Dark matter detector set up

2012-07-14 14:16

South Dakota - The world's most sensitive dark matter detector settled into a new home on Friday in an old US gold mine.

And when it starts collecting data later this year, scientists say it could lead to another breakthrough in studies of the universe, on the scale of the recent celebration over the so-called "God particle".

"Dark matter presents a much bigger problem to detect," said Tom Shutt, a physics professor with Case Western Reserve University who's working on the Large Underground Xenon detector, known as LUX.

"If we find it, it's going to be a much bigger shift in our understanding of physics."

Scientists earlier this month announced a breakthrough in the existence of the Higgs boson, a subatomic particle that scientists believe gives other particles mass. It is sometimes called the "God particle" because its existence is key to understanding the early evolution of the universe.


Dark matter, meanwhile, is elusive matter that scientists believe makes up about 25% of the universe. They know it's there by its gravitational pull, but unlike regular matter and antimatter, it's so far undetectable.

By discovering dark matter, scientists could explain why the universe isn't made up equally of matter and antimatter. That, in turn, could explain how the world as we know it came to be.

The Sanford Underground Research Facility was unveiled in May within a closed gold mine in South Dakota's Black Hills.

The mine is useful because dark matter is too sensitive to detect in normal laboratories. By setting up LUX deep underground, dark matter should be shielded from pesky cosmic radiation that interferes with detection.

Moving the three-ton detector into place took time and care. It was wrapped in protective foam and plastic and rode part of the way underground on air bearings to protect it from even the slightest jiggle.


"It was a bit of a nail-biter," Yale Physics Professor Dan McKinsey said. "We always worry there might be something you didn't think of that could go wrong."

The detector could begin collecting data as early as December.

"We're all going after the same thing: We're trying to figure out what are the basic components of the universe," Shutt said.

  • charlesdumbwin.dumbwin - 2012-07-14 14:26

    That contraption looks like a server rack in a basement. " its existence is key to understanding the early evolution of the universe" - evolution is not science. Please people, come on now. I hope that science eventually catches up with exactly how God created this universe. All these theories are leaving people confused and uncertain. Just find all this 'elusive' stuff that God used and get it over and done with.
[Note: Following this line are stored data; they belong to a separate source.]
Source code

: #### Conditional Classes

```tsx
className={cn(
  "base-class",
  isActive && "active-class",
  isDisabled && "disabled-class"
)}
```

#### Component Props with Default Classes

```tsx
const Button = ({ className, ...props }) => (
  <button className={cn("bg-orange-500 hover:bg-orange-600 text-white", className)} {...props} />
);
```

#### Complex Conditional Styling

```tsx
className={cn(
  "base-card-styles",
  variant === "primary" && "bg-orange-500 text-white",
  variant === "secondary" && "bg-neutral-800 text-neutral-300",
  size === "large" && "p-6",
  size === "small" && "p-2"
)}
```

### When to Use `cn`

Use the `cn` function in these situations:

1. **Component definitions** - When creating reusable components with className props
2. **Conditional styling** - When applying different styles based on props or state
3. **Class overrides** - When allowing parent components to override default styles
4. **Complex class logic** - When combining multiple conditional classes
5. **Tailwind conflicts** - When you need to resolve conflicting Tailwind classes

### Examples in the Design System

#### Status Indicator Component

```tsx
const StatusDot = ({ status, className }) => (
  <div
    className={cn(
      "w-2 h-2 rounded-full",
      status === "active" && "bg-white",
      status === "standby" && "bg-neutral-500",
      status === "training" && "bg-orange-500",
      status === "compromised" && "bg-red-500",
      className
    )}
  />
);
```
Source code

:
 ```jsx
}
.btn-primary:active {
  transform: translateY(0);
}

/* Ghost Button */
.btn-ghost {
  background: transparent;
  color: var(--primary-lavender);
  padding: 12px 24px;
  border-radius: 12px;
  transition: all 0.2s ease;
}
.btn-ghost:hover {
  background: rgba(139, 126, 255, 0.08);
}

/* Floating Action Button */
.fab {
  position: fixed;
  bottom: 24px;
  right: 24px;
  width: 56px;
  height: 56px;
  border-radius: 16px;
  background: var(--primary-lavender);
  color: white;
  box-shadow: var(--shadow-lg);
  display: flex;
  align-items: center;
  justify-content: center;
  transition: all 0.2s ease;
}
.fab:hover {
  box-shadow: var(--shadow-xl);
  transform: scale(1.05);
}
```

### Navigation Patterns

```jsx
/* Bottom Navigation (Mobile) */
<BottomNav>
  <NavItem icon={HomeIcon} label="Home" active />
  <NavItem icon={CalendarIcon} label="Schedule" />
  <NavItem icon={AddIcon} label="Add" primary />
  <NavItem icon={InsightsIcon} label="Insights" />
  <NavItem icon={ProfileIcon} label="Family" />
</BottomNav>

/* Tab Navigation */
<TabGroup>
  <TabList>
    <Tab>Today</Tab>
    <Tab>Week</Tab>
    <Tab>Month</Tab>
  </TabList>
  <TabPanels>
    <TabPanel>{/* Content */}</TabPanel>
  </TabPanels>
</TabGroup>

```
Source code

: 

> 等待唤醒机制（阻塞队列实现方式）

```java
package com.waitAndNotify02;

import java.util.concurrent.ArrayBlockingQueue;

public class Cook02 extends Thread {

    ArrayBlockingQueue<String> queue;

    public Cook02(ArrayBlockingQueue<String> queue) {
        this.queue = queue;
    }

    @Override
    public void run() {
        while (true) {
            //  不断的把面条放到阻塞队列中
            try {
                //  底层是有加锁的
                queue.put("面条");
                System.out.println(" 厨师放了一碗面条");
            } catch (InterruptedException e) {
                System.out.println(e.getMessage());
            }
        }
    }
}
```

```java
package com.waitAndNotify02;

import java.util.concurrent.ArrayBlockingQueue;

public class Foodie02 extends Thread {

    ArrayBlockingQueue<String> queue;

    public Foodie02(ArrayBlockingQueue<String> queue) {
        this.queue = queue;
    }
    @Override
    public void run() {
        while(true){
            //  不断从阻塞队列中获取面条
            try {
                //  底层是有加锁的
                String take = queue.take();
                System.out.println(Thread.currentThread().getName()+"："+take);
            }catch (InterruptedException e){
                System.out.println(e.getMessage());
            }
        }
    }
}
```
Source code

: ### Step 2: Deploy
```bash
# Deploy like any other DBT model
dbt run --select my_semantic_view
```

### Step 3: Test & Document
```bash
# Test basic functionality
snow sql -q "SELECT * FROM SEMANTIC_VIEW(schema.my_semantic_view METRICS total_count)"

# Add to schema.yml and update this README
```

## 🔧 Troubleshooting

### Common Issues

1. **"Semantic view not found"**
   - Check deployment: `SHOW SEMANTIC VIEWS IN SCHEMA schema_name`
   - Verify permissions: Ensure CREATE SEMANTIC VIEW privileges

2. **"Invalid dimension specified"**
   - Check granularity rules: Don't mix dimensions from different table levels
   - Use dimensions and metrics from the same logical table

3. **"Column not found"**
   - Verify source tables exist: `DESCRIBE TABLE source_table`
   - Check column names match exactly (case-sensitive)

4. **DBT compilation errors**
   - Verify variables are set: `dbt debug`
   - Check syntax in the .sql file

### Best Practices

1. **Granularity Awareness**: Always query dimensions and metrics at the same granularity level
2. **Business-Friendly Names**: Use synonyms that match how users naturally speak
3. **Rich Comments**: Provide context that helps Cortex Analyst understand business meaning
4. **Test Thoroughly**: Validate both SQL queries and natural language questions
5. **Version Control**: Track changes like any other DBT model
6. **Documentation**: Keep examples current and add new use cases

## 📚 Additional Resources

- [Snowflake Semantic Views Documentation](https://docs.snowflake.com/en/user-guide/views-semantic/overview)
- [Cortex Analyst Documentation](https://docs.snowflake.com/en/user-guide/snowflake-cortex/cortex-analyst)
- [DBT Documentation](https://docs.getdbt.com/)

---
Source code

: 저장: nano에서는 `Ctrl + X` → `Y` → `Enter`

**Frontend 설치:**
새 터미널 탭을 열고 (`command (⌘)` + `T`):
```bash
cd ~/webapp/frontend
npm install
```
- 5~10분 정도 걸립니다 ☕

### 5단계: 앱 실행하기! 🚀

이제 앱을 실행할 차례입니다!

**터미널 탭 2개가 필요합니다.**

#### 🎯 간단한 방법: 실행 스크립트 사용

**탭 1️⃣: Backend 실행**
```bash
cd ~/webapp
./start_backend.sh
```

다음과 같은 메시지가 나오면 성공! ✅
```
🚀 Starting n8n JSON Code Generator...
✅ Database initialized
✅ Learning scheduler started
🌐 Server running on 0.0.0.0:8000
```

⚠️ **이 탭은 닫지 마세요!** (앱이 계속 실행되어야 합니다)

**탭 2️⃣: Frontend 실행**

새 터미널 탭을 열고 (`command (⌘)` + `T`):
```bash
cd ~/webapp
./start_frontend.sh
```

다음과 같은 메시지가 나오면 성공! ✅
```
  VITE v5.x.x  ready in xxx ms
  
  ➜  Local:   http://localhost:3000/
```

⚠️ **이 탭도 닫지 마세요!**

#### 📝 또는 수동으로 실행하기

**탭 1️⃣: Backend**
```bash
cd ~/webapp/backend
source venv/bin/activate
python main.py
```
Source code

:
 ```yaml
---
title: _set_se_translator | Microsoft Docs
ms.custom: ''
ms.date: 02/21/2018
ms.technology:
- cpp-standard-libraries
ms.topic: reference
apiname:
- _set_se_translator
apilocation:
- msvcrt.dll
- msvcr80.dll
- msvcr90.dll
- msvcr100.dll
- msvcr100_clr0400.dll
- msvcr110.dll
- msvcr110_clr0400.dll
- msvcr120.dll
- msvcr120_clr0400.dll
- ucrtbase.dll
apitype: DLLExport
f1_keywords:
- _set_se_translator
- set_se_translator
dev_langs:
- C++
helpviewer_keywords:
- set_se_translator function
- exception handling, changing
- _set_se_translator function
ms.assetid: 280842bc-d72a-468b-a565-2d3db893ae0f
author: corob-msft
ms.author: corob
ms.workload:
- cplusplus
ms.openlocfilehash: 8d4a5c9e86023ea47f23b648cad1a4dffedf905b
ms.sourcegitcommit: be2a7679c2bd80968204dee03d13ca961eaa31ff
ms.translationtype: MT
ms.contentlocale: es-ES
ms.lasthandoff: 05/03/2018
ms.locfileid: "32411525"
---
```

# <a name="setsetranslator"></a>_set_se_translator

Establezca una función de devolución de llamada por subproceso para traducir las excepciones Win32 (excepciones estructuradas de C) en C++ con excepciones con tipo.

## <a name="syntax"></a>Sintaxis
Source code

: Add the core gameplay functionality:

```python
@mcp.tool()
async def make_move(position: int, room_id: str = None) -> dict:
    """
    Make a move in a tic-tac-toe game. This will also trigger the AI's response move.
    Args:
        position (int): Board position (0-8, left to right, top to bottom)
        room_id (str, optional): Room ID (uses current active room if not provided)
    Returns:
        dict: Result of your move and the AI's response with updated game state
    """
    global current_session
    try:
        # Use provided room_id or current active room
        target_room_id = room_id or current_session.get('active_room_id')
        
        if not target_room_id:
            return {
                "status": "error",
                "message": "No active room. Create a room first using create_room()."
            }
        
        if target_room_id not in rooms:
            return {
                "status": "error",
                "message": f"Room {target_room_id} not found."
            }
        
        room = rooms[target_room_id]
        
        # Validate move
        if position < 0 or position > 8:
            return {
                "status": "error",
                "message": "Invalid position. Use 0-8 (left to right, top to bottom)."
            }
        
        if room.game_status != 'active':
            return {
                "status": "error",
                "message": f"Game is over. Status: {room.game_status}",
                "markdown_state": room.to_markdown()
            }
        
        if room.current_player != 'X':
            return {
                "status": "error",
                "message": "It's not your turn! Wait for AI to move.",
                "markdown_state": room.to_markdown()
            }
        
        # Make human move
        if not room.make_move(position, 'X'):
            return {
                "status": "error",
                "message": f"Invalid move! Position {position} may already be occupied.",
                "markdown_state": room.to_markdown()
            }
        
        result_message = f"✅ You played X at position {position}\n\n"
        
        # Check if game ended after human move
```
      charlesdumbwin.dumbwin - 2012-07-14 14:27

      Science still has so much to learn about the magnitude of God. Hopefully the collective human intellect will pull together to begin to understand more about Him. It's taken us almost 6 000 years, so by now mankind should have a better idea of how God created the universe.

      Richard - 2012-07-14 15:25

      Maybe we should all just read Moses' manual on 'Him' and be done with it? And who created your god and gave him a penis? Maybe a big bang made your god and then your god made the universe. Sounds good to me, now all I need is some disciples to spread my new religion.

      Riebens - 2012-07-14 17:39

      God said she want's people to find out for themself what else she created. And then she will have pity on all our whiteys that lost our skin colour.

      jaco.faling - 2012-07-14 18:14

      Charles you are sounding more and more like a troll. Whatever your intentions, lets keep the comments on science articles on the discussion of science please.

      Riebens - 2012-07-14 23:53

      Charles.. I see you are in good company. I have 6 suckers so far that have no idea how to identify sarcasm

  • coenraad.vanderwesthuizen.3 - 2012-07-14 19:57

    This is progress. One more step forward in making charles dumbwin and his ilk more redundant. But, i digress. Science searches actively for answers, and is not limited to sitting on a mountain top waiting for an imaginary entity to deliver cryptic answers to the ignorant and smallminded. Those who are unable to distinguise between science and scorcery should keep away from anything with a keyboard.

  • oosthuizen.renier - 2012-07-14 20:23

    It is sometimes called the "God particle" because its existence is key to understanding the early evolution of the universe. <-- NO, it's not called the god particle for that reason. It was called the "god-damn" particle because it is so damn hard to find. But the publisher of Leon Ledermans book on the subject decided "god particle" would sound better. News24 you disappoint... again.

      coenraad.vanderwesthuizen.3 - 2012-07-14 20:27

      It is fortunate it wasn't called the for-f-sake particle, else it would have the biologists up in arms and not the relious nuts.

      oosthuizen.renier - 2012-07-14 21:24

      true dat

  • johann.pretorius.7 - 2012-07-14 21:30

    Suppose we believe for a moment that a paradigm shift really is planned for 21 December, and suppose we believe the interpretation that the world will change the way they view life as we know it,then this machine is bang on time to be the catalyst to prove or disprove the existance of God and the god particle. Whichever way that evidence pans out we are in for some interesting debate.

  • - 2012-07-15 08:41

    That contraption looks like a redundant telkom telephone kiosk. And if it was it probably would be out of order.